高崎経済大学では、2025年度「特別講義」シリーズの第8回目の講義が実施されました。
本シリーズは、学生が「自分らしく生きる力」を育むことを目的としており、社会で活躍する多彩なゲストの話を通じて、自己理解や価値観の探究、キャリア形成のヒントを得ることを狙いとしています。
第8回目となる今回は、「AI時代を生きる技術と芸術のパラレルキャリア」をテーマに、国内大手IT企業でAIの実用化を担うデータサイエンティストでありながら、音楽ユニット「Neko Hacker」としても活動する世良拓也氏をゲストに迎えました。
世良氏は、「2つの仕事」を軸に、「好きなことを続ける力」「掛け算でつくる自分の居場所」「環境に応じて変化する自分の役割」などを語り、学生に新しいキャリアの捉え方を提示しました。
キャリアの原点 ― 好きなことを仕事にするまで
講義の前半では、世良氏が現在のキャリアに至るまでの歩みが、学生たちに向けて率直に語られました。大学時代、AI技術に興味を持ち始めたことがきっかけで、卒業後は国内大手IT企業に入社。以来、データサイエンティストとして、AIの社会実装やサービス開発に携わるようになります。

□ □ □ □ □ □ □

#### 作業指示 a:
下に続く行のうち、「- 4eef0f3: Do」を含む行から最後の行までを、空行を除いて一行を一つの文字列とするJSONリストとして書き出してください。対象はこの範囲の行だけで、両端の行も含めます。

□ □ □ □ □ □ □

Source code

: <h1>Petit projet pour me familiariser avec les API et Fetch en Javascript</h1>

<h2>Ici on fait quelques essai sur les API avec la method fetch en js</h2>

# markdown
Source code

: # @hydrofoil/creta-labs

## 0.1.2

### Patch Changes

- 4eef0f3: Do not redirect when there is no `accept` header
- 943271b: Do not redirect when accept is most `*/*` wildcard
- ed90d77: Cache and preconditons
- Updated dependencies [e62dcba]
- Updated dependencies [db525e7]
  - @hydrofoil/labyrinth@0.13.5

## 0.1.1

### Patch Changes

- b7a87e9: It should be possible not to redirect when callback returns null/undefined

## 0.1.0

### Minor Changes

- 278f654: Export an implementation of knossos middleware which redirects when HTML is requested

□ □ □ □ □ □ □

#### 作業指示 b:
特別講義について述べた本文を、一字一句そのまま繰り返してください。

#### 回答欄 a:
[
  "- 4eef0f3: Do not redirect when there is no `accept` header",
  "- 943271b: Do not redirect when accept is most `*/*` wildcard",
  "- ed90d77: Cache and preconditons",
  "- Updated dependencies [e62dcba]",
  "- Updated dependencies [db525e7]",
  "  - @hydrofoil/labyrinth@0.13.5",
  "## 0.1.1",
  "### Patch Changes",
  "- b7a87e9: It should be possible not to redirect when callback returns null/undefined",
  "## 0.1.0",
  "### Minor Changes",
  "- 278f654: Export an implementation of knossos middleware which redirects when HTML is requested"
]

#### 回答欄 b:
高崎経済大学では、2025年度「特別講義」シリーズの第8回目の講義が実施されました。
本シリーズは、学生が「自分らしく生きる力」を育むことを目的としており、社会で活躍する多彩なゲストの話を通じて、自己理解や価値観の探究、キャリア形成のヒントを得ることを狙いとしています。
第8回目となる今回は、「AI時代を生きる技術と芸術のパラレルキャリア」をテーマに、国内大手IT企業でAIの実用化を担うデータサイエンティストでありながら、音楽ユニット「Neko Hacker」としても活動する世良拓也氏をゲストに迎えました。
世良氏は、「2つの仕事」を軸に、「好きなことを続ける力」「掛け算でつくる自分の居場所」「環境に応じて変化する自分の役割」などを語り、学生に新しいキャリアの捉え方を提示しました。
キャリアの原点 ― 好きなことを仕事にするまで
講義の前半では、世良氏が現在のキャリアに至るまでの歩みが、学生たちに向けて率直に語られました。大学時代、AI技術に興味を持ち始めたことがきっかけで、卒業後は国内大手IT企業に入社。以来、データサイエンティストとして、AIの社会実装やサービス開発に携わるようになります。